During the press conference, Thomas said that PTSD and the evolving and emerging science behind diagnosing and treatment of those injuries is what Army Medicine is all about.
“We’re advancing the science and our capabilities of making sure our Soldiers get the best medical care possible, especially when it comes to those invisible wounds, such as Post-Traumatic Stress. Eighty percent of Soldiers who have a diagnosis of PTSD are not in a hospital, they’re working in our offices and in our formations,” said Thomas. “These are Soldiers who are working every day and doing a good job.”
During the Army’s three month review, Madigan’s commander, Col.
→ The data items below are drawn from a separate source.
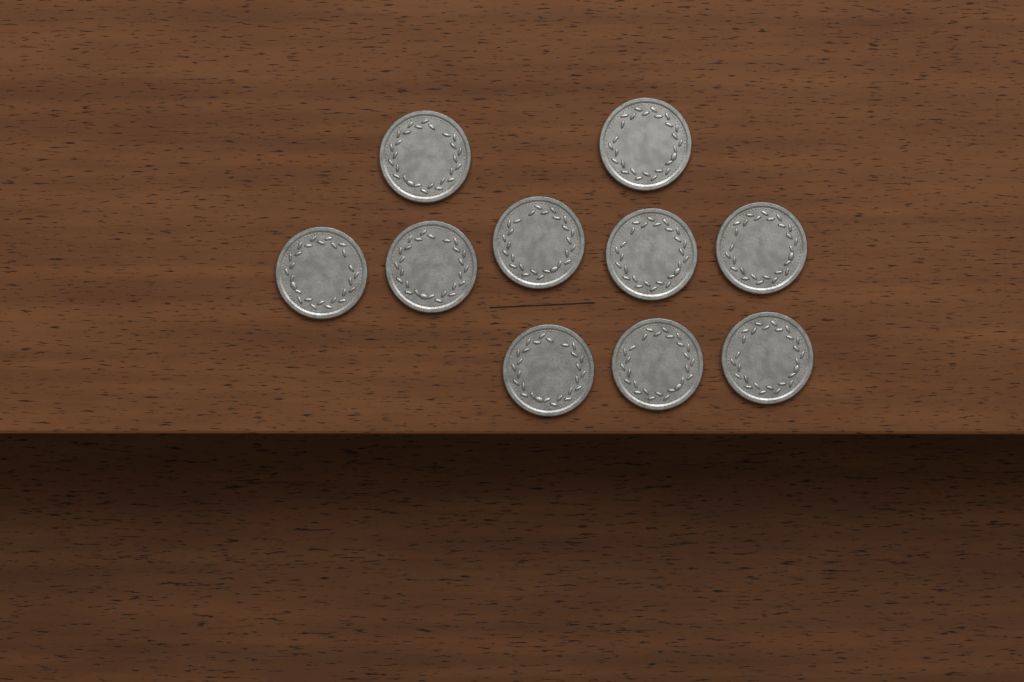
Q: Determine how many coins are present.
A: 10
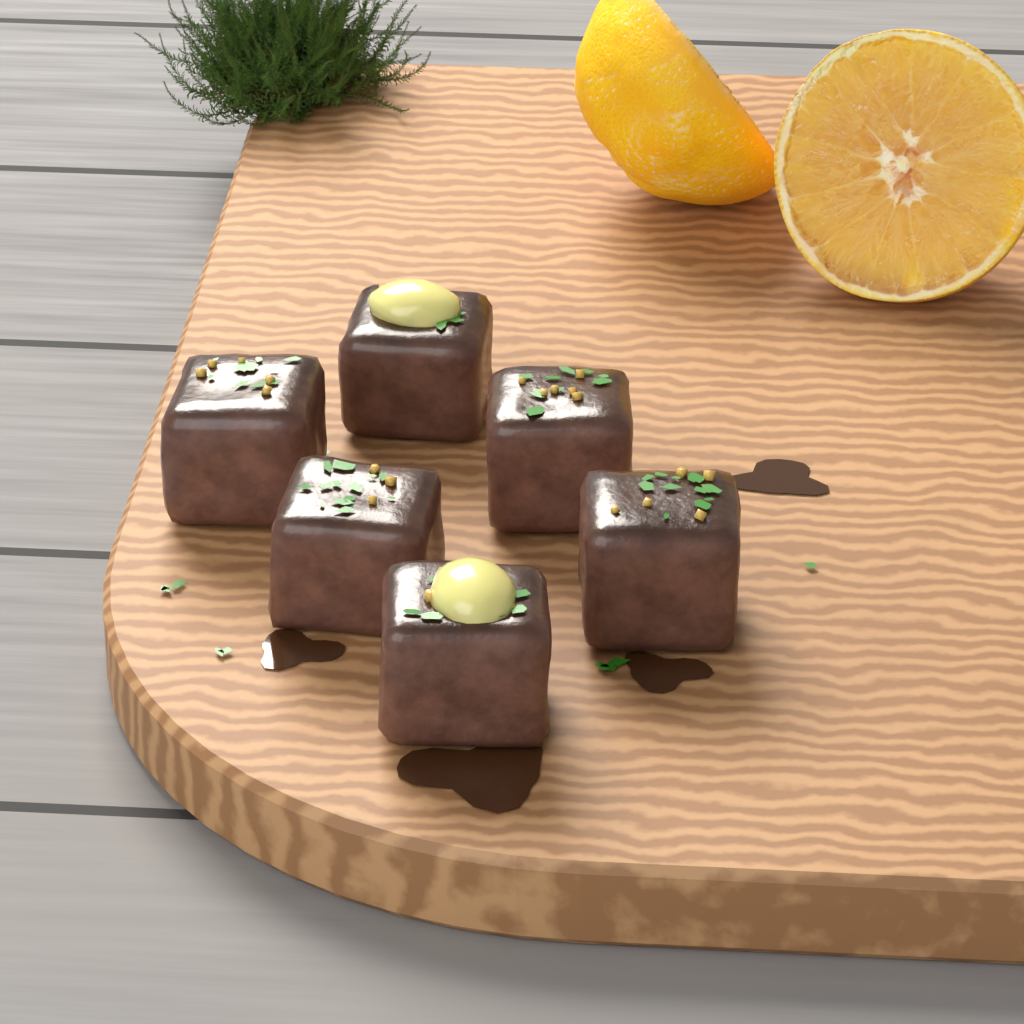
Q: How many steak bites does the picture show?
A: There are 6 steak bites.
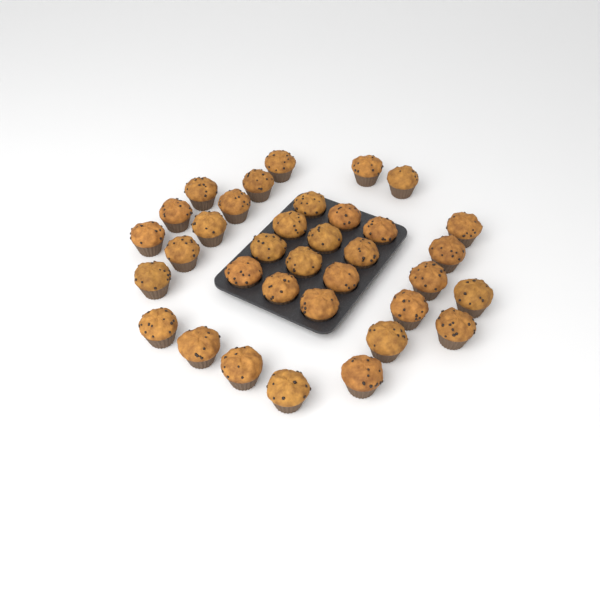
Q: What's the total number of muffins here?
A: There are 35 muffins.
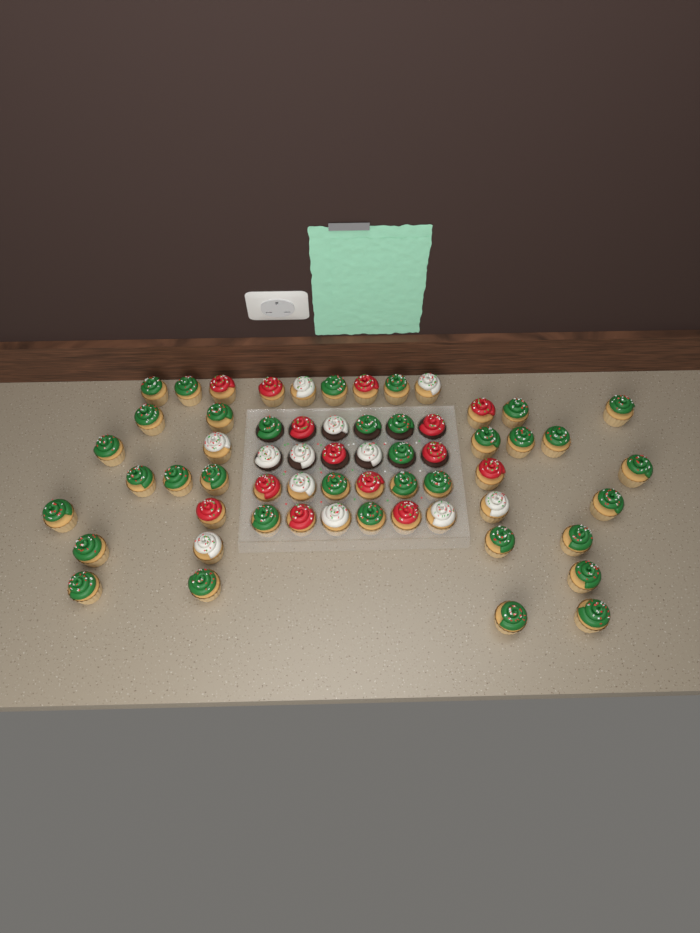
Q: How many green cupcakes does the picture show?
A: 35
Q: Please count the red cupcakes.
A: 14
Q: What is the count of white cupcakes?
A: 12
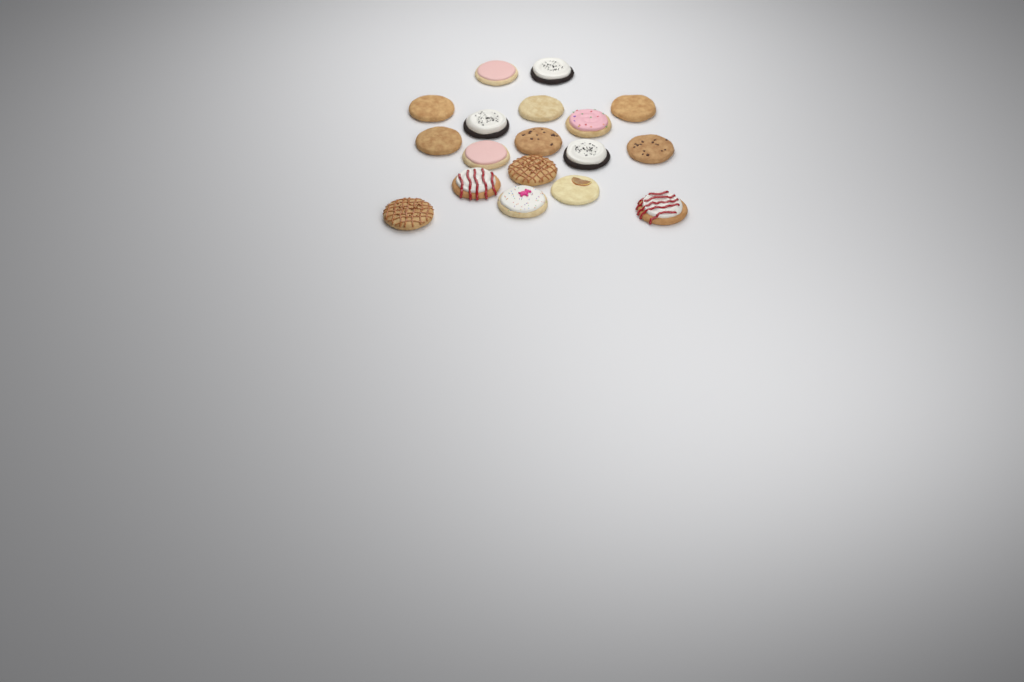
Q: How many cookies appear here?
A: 18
Dallas Homas was administratively removed from his command position, which is a normal part of the investigational process. However, the press release announced that Homas had been reinstated as commander of Madigan.
“Col. Homas was temporarily suspended so that we could do a thorough investigation,” Brown said. “There was nothing that he did wrong. He’s the right leader and we’re very excited to have Dallas back in command of Madigan.”
Echoing those sentiments, Thomas said, “This is a great day for Army Medicine. It’s also a great day for Soldiers and Dallas Homas and his Family. He has my complete faith and confidence and he’s the right man to take us forward and to the next level.”
Homas said that he is honored and humbled to return to command at Madigan, and is very excited to be back taking care of Soldiers, Airmen, Families and Retirees. He also thanked Col. Michael Heimall for his leadership as acting commander during the last five months.
“Col. Mike Heimall did a great job in my absence and the team is ready and poised to move forward,” Homas said. “My pledge to all of you is that I will work tirelessly to ensure that Madigan is delivering the finest care that we are capable of delivering.”